The Chinese administration in hunger to prove itself to the world has pushed for self-dependence and growth of its technology without relying on western powers. China is also striving to diminish the reliance on U.S. tech and has been trying to produce its computer processors and GPUs for the past few years.
But now it seems that the country might finally have achieved a part of its goal. The country’s fab manufacturing companies are certainly not weak in the market and are going rapidly, but they are still behind the likes of TSMC. The X86 CPUs produced in China are not yet impressive enough and cannot compete with Intel and AMD.
2019 announced, Jingjia Micro JM5400 GPUs announced back in 2019, but they are not designed to compete with the gaming Nvidia RTX and AMD Radeon models. Tianshu Zhixin’s Big Island GPUs were originally planned to be released in 2H 2020, but the pandemic pushed back the release to 2021.
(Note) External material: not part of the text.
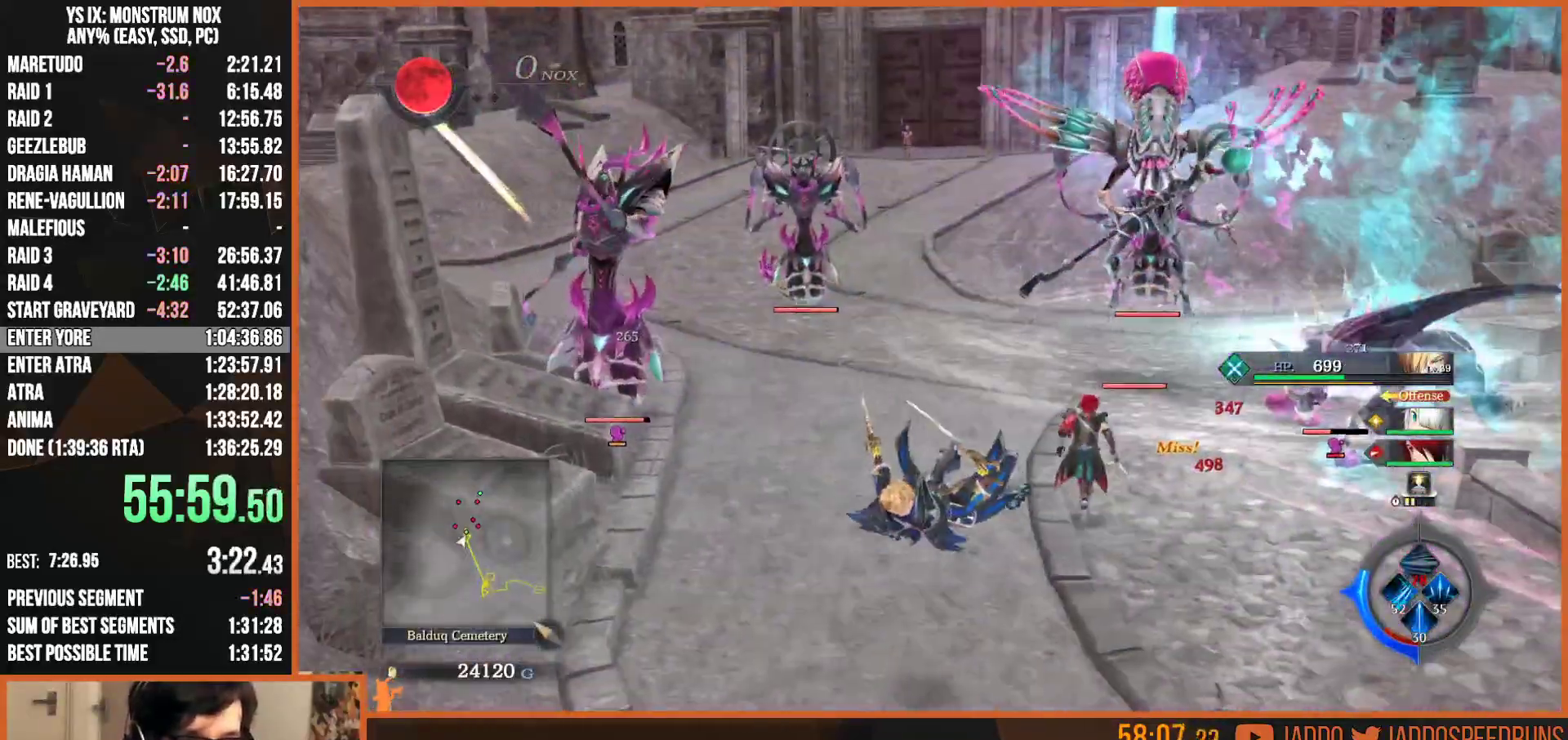
{"buttons": ["TRIANGLE"], "left_stick": "up-right", "right_stick": "center", "button_events": [[267, "TRIANGLE", "down"], [367, "TRIANGLE", "up"], [450, "TRIANGLE", "down"]]}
According to sources, the Big Island integrates 24 billion transistors and is said to be produced on a 7 nm process node with 2.5D CoWoS packaging that most likely originates at TSMC’s fabs. The GPUs also include support for a wide array of floating-point formats including FP32, FP16, BF16, INT32, INT16, INT8, etc.
Most of the home-grown Chinese processors were designed based on direct performance comparisons with the US models. However, the Big Island GPU might prove to have a global impact considering that the FP16 performance of the Big Island chips can reach 147 TFLOPS, which is comparable to AMD’s Instinct MI100 with 184.6 TFLOPS.